-- BEGIN Material supplied --

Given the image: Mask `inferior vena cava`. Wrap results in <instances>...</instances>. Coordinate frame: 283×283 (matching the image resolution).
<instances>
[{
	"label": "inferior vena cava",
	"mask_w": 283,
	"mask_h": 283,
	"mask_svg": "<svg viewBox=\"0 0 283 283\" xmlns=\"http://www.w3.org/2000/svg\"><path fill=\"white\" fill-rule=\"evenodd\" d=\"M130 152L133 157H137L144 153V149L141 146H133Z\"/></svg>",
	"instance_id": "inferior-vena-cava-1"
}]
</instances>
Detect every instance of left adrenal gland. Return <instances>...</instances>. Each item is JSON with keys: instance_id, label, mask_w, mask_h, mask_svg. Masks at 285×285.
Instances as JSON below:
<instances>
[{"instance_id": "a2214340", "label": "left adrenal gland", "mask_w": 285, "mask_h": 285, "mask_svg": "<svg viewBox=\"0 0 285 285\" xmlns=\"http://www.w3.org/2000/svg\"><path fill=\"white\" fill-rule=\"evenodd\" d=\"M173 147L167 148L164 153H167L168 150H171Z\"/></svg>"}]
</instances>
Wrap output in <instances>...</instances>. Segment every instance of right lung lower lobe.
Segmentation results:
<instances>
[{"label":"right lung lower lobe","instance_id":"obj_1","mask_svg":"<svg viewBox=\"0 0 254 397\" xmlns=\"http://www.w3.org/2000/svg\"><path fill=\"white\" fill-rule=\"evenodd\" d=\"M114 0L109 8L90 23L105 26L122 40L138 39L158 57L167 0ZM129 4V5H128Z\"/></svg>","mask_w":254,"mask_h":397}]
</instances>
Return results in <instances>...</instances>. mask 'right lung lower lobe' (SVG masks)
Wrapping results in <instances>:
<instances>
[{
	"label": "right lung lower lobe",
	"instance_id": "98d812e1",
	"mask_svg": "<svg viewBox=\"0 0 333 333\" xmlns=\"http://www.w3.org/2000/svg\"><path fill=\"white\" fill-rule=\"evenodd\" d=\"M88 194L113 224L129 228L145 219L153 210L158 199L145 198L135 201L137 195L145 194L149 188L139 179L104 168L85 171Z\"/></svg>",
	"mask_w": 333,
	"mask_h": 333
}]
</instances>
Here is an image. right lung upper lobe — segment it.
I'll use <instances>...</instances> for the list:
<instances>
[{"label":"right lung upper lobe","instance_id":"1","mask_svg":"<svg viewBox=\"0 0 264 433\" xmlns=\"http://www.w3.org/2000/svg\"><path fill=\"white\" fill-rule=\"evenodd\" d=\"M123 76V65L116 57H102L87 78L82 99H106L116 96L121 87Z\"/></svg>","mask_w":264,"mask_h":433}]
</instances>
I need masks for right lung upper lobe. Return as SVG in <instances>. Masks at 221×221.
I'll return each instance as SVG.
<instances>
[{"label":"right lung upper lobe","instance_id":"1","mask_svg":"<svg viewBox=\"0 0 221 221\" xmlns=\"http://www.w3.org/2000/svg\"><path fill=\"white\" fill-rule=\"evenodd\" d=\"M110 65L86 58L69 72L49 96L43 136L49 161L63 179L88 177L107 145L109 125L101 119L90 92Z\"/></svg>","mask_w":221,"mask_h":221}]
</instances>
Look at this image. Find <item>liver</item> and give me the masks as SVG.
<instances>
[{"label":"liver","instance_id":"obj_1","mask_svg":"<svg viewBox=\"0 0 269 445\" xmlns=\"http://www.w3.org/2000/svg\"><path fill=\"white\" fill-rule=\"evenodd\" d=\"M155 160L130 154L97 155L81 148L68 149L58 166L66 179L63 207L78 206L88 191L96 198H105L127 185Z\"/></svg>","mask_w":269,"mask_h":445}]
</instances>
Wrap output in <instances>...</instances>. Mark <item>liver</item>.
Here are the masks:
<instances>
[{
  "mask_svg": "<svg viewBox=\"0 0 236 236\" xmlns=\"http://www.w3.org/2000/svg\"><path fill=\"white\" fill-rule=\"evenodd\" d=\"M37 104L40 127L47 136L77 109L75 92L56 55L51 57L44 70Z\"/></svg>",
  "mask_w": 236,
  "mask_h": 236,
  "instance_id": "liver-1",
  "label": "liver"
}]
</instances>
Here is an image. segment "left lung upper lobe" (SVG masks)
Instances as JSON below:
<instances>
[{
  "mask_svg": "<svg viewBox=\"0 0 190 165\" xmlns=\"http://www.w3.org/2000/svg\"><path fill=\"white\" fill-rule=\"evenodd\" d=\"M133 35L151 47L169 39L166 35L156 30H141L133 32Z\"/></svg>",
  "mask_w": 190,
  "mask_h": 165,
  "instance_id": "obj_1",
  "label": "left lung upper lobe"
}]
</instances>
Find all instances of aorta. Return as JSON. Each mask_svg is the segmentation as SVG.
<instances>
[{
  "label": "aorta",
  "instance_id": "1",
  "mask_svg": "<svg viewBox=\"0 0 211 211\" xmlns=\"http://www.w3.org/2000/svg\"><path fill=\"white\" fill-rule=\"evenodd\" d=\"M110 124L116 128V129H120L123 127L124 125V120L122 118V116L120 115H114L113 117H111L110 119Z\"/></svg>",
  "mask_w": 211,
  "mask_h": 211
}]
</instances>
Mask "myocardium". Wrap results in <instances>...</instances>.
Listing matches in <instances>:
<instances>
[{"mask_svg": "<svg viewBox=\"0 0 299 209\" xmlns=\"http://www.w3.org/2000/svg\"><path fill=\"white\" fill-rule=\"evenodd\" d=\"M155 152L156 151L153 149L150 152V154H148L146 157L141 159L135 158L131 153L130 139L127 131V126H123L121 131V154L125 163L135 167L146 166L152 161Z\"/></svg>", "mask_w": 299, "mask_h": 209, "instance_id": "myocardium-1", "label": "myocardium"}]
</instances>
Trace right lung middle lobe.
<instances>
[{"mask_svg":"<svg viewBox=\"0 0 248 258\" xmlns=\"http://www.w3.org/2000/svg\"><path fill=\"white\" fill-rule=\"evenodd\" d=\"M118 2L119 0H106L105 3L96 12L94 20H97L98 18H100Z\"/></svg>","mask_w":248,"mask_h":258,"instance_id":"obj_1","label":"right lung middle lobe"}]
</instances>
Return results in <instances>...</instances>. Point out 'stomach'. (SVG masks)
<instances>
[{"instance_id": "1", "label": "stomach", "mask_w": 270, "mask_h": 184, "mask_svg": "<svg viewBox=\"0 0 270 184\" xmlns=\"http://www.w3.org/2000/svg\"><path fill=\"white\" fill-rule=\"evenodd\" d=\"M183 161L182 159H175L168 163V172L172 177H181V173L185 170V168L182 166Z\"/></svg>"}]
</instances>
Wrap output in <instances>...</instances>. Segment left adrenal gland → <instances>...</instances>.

-- END Material supplied --

> What you should do: Give all of the items above again, character for character and without any change.

> Full answer:
Given the image: Mask `inferior vena cava`. Wrap results in <instances>...</instances>. Coordinate frame: 283×283 (matching the image resolution).
<instances>
[{
	"label": "inferior vena cava",
	"mask_w": 283,
	"mask_h": 283,
	"mask_svg": "<svg viewBox=\"0 0 283 283\" xmlns=\"http://www.w3.org/2000/svg\"><path fill=\"white\" fill-rule=\"evenodd\" d=\"M130 152L133 157H137L144 153V149L141 146H133Z\"/></svg>",
	"instance_id": "inferior-vena-cava-1"
}]
</instances>
Detect every instance of left adrenal gland. Return <instances>...</instances>. Each item is JSON with keys: instance_id, label, mask_w, mask_h, mask_svg. Masks at 285×285.
Instances as JSON below:
<instances>
[{"instance_id": "a2214340", "label": "left adrenal gland", "mask_w": 285, "mask_h": 285, "mask_svg": "<svg viewBox=\"0 0 285 285\" xmlns=\"http://www.w3.org/2000/svg\"><path fill=\"white\" fill-rule=\"evenodd\" d=\"M173 147L167 148L164 153H167L168 150H171Z\"/></svg>"}]
</instances>
Wrap output in <instances>...</instances>. Segment every instance of right lung lower lobe.
Segmentation results:
<instances>
[{"label":"right lung lower lobe","instance_id":"obj_1","mask_svg":"<svg viewBox=\"0 0 254 397\" xmlns=\"http://www.w3.org/2000/svg\"><path fill=\"white\" fill-rule=\"evenodd\" d=\"M114 0L109 8L90 23L105 26L122 40L138 39L158 57L167 0ZM129 4V5H128Z\"/></svg>","mask_w":254,"mask_h":397}]
</instances>
Return results in <instances>...</instances>. mask 'right lung lower lobe' (SVG masks)
Wrapping results in <instances>:
<instances>
[{
	"label": "right lung lower lobe",
	"instance_id": "98d812e1",
	"mask_svg": "<svg viewBox=\"0 0 333 333\" xmlns=\"http://www.w3.org/2000/svg\"><path fill=\"white\" fill-rule=\"evenodd\" d=\"M88 194L113 224L129 228L145 219L153 210L158 199L145 198L135 201L137 195L145 194L149 188L139 179L104 168L85 171Z\"/></svg>",
	"mask_w": 333,
	"mask_h": 333
}]
</instances>
Here is an image. right lung upper lobe — segment it.
I'll use <instances>...</instances> for the list:
<instances>
[{"label":"right lung upper lobe","instance_id":"1","mask_svg":"<svg viewBox=\"0 0 264 433\" xmlns=\"http://www.w3.org/2000/svg\"><path fill=\"white\" fill-rule=\"evenodd\" d=\"M123 76V65L116 57H102L87 78L82 99H106L116 96L121 87Z\"/></svg>","mask_w":264,"mask_h":433}]
</instances>
I need masks for right lung upper lobe. Return as SVG in <instances>. Masks at 221×221.
I'll return each instance as SVG.
<instances>
[{"label":"right lung upper lobe","instance_id":"1","mask_svg":"<svg viewBox=\"0 0 221 221\" xmlns=\"http://www.w3.org/2000/svg\"><path fill=\"white\" fill-rule=\"evenodd\" d=\"M110 65L86 58L69 72L49 96L43 136L49 161L63 179L88 177L107 145L109 125L101 119L90 92Z\"/></svg>","mask_w":221,"mask_h":221}]
</instances>
Look at this image. Find <item>liver</item> and give me the masks as SVG.
<instances>
[{"label":"liver","instance_id":"obj_1","mask_svg":"<svg viewBox=\"0 0 269 445\" xmlns=\"http://www.w3.org/2000/svg\"><path fill=\"white\" fill-rule=\"evenodd\" d=\"M155 160L130 154L97 155L81 148L68 149L58 166L66 179L63 207L78 206L88 191L96 198H105L127 185Z\"/></svg>","mask_w":269,"mask_h":445}]
</instances>
Wrap output in <instances>...</instances>. Mark <item>liver</item>.
Here are the masks:
<instances>
[{
  "mask_svg": "<svg viewBox=\"0 0 236 236\" xmlns=\"http://www.w3.org/2000/svg\"><path fill=\"white\" fill-rule=\"evenodd\" d=\"M37 104L40 127L47 136L77 109L75 92L56 55L51 57L44 70Z\"/></svg>",
  "mask_w": 236,
  "mask_h": 236,
  "instance_id": "liver-1",
  "label": "liver"
}]
</instances>
Here is an image. segment "left lung upper lobe" (SVG masks)
Instances as JSON below:
<instances>
[{
  "mask_svg": "<svg viewBox=\"0 0 190 165\" xmlns=\"http://www.w3.org/2000/svg\"><path fill=\"white\" fill-rule=\"evenodd\" d=\"M133 35L151 47L169 39L166 35L156 30H141L133 32Z\"/></svg>",
  "mask_w": 190,
  "mask_h": 165,
  "instance_id": "obj_1",
  "label": "left lung upper lobe"
}]
</instances>
Find all instances of aorta. Return as JSON. Each mask_svg is the segmentation as SVG.
<instances>
[{
  "label": "aorta",
  "instance_id": "1",
  "mask_svg": "<svg viewBox=\"0 0 211 211\" xmlns=\"http://www.w3.org/2000/svg\"><path fill=\"white\" fill-rule=\"evenodd\" d=\"M110 124L116 128V129H120L123 127L124 125V120L122 118V116L120 115H114L113 117H111L110 119Z\"/></svg>",
  "mask_w": 211,
  "mask_h": 211
}]
</instances>
Mask "myocardium". Wrap results in <instances>...</instances>.
Listing matches in <instances>:
<instances>
[{"mask_svg": "<svg viewBox=\"0 0 299 209\" xmlns=\"http://www.w3.org/2000/svg\"><path fill=\"white\" fill-rule=\"evenodd\" d=\"M155 152L156 151L153 149L150 152V154H148L146 157L141 159L135 158L131 153L130 139L127 131V126H123L121 131V154L125 163L135 167L146 166L152 161Z\"/></svg>", "mask_w": 299, "mask_h": 209, "instance_id": "myocardium-1", "label": "myocardium"}]
</instances>
Trace right lung middle lobe.
<instances>
[{"mask_svg":"<svg viewBox=\"0 0 248 258\" xmlns=\"http://www.w3.org/2000/svg\"><path fill=\"white\" fill-rule=\"evenodd\" d=\"M118 2L119 0H106L105 3L96 12L94 20H97L98 18H100Z\"/></svg>","mask_w":248,"mask_h":258,"instance_id":"obj_1","label":"right lung middle lobe"}]
</instances>
Return results in <instances>...</instances>. Point out 'stomach'. (SVG masks)
<instances>
[{"instance_id": "1", "label": "stomach", "mask_w": 270, "mask_h": 184, "mask_svg": "<svg viewBox=\"0 0 270 184\" xmlns=\"http://www.w3.org/2000/svg\"><path fill=\"white\" fill-rule=\"evenodd\" d=\"M183 161L182 159H175L168 163V172L172 177H181V173L185 170V168L182 166Z\"/></svg>"}]
</instances>
Wrap output in <instances>...</instances>. Segment left adrenal gland → <instances>...</instances>.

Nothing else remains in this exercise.